Из пункта A в пункт Bс постоянной скоростью выехал велосипедист. Одновременно с ним из пункта Bв

Problem Analysis

We are given that a cyclist travels from point A to point B at a constant speed. At the same time, two pedestrians start from point B and walk towards point A at different speeds. The speed of the first pedestrian is 1.5 times the speed of the second pedestrian. The cyclist meets the first pedestrian after 5 hours and the second pedestrian after an additional 50 minutes. We need to determine the ratio of the cyclist's speed to the speed of the second pedestrian.

Solution

Let's assume the speed of the second pedestrian is x units per hour. Then the speed of the first pedestrian is 1.5x units per hour.

We can calculate the distance between point A and point B using the formula distance = speed × time.

The cyclist meets the first pedestrian after 5 hours, so the distance traveled by the cyclist is 5 × cyclist's speed.

The cyclist meets the second pedestrian after an additional 50 minutes, which is equal to 50/60 = 5/6 hours. So, the total time taken by the cyclist to meet the second pedestrian is 5 + 5/6 = 31/6 hours.

Let's calculate the distance traveled by the cyclist to meet the second pedestrian: distance = (31/6) × cyclist's speed.

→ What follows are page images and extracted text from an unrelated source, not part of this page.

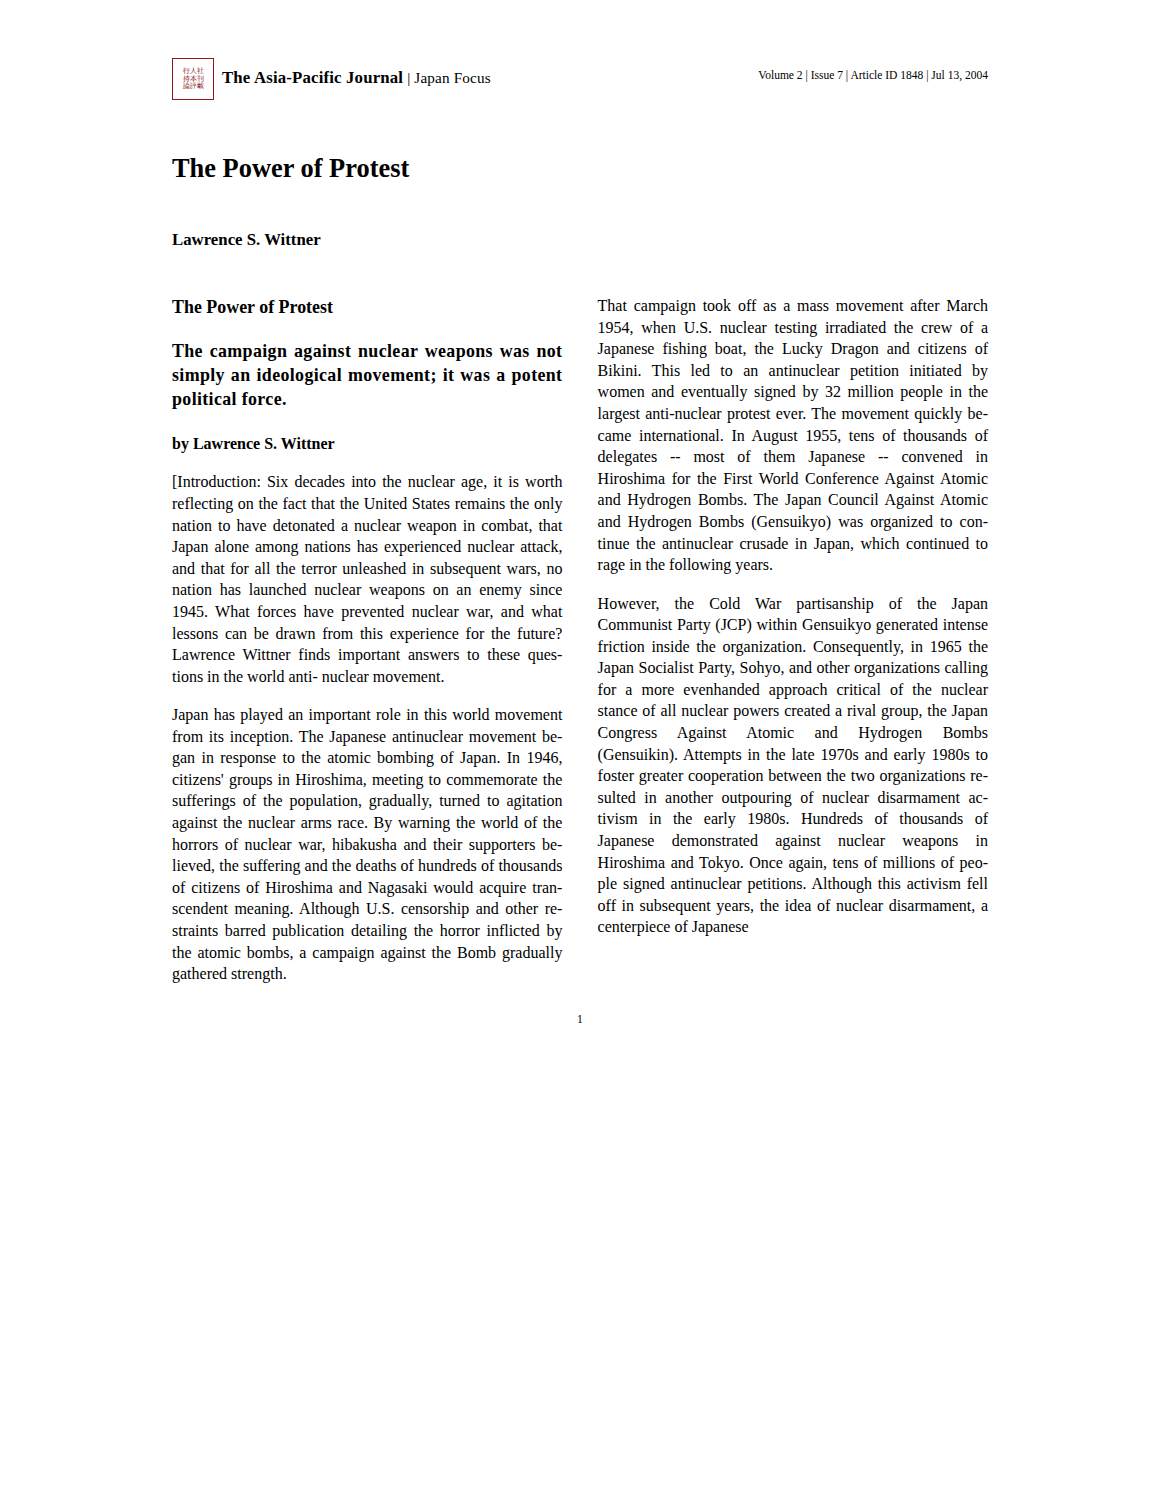行人社
持本刊
論評載
The Asia-Pacific Journal | Japan Focus
Volume 2 | Issue 7 | Article ID 1848 | Jul 13, 2004
The Power of Protest
Lawrence S. Wittner
The Power of Protest
The campaign against nuclear weapons was not simply an ideological movement; it was a potent political force.
by Lawrence S. Wittner
[Introduction: Six decades into the nuclear age, it is worth reflecting on the fact that the United States remains the only nation to have detonated a nuclear weapon in combat, that Japan alone among nations has experienced nuclear attack, and that for all the terror unleashed in subsequent wars, no nation has launched nuclear weapons on an enemy since 1945. What forces have prevented nuclear war, and what lessons can be drawn from this experience for the future? Lawrence Wittner finds important answers to these questions in the world anti- nuclear movement.
Japan has played an important role in this world movement from its inception. The Japanese antinuclear movement began in response to the atomic bombing of Japan. In 1946, citizens' groups in Hiroshima, meeting to commemorate the sufferings of the population, gradually, turned to agitation against the nuclear arms race. By warning the world of the horrors of nuclear war, hibakusha and their supporters believed, the suffering and the deaths of hundreds of thousands of citizens of Hiroshima and Nagasaki would acquire transcendent meaning. Although U.S. censorship and other restraints barred publication detailing the horror inflicted by the atomic bombs, a campaign against the Bomb gradually gathered strength.
That campaign took off as a mass movement after March 1954, when U.S. nuclear testing irradiated the crew of a Japanese fishing boat, the Lucky Dragon and citizens of Bikini. This led to an antinuclear petition initiated by women and eventually signed by 32 million people in the largest anti-nuclear protest ever. The movement quickly became international. In August 1955, tens of thousands of delegates -- most of them Japanese -- convened in Hiroshima for the First World Conference Against Atomic and Hydrogen Bombs. The Japan Council Against Atomic and Hydrogen Bombs (Gensuikyo) was organized to continue the antinuclear crusade in Japan, which continued to rage in the following years.
However, the Cold War partisanship of the Japan Communist Party (JCP) within Gensuikyo generated intense friction inside the organization. Consequently, in 1965 the Japan Socialist Party, Sohyo, and other organizations calling for a more evenhanded approach critical of the nuclear stance of all nuclear powers created a rival group, the Japan Congress Against Atomic and Hydrogen Bombs (Gensuikin). Attempts in the late 1970s and early 1980s to foster greater cooperation between the two organizations resulted in another outpouring of nuclear disarmament activism in the early 1980s. Hundreds of thousands of Japanese demonstrated against nuclear weapons in Hiroshima and Tokyo. Once again, tens of millions of people signed antinuclear petitions. Although this activism fell off in subsequent years, the idea of nuclear disarmament, a centerpiece of Japanese
1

Since the distance traveled by the cyclist is the same in both cases, we can equate the two distances and solve for the cyclist's speed.

5 × cyclist's speed = (31/6) × cyclist's speed

Dividing both sides of the equation by the cyclist's speed: 5 = 31/6

Multiplying both sides of the equation by 6: 30 = 31

This is a contradiction, so there is no solution to the problem. The given information is inconsistent.

Therefore, we cannot determine the ratio of the cyclist's speed to the speed of the second pedestrian.

Answer

The ratio of the cyclist's speed to the speed of the second pedestrian cannot be determined due to inconsistent information provided in the problem.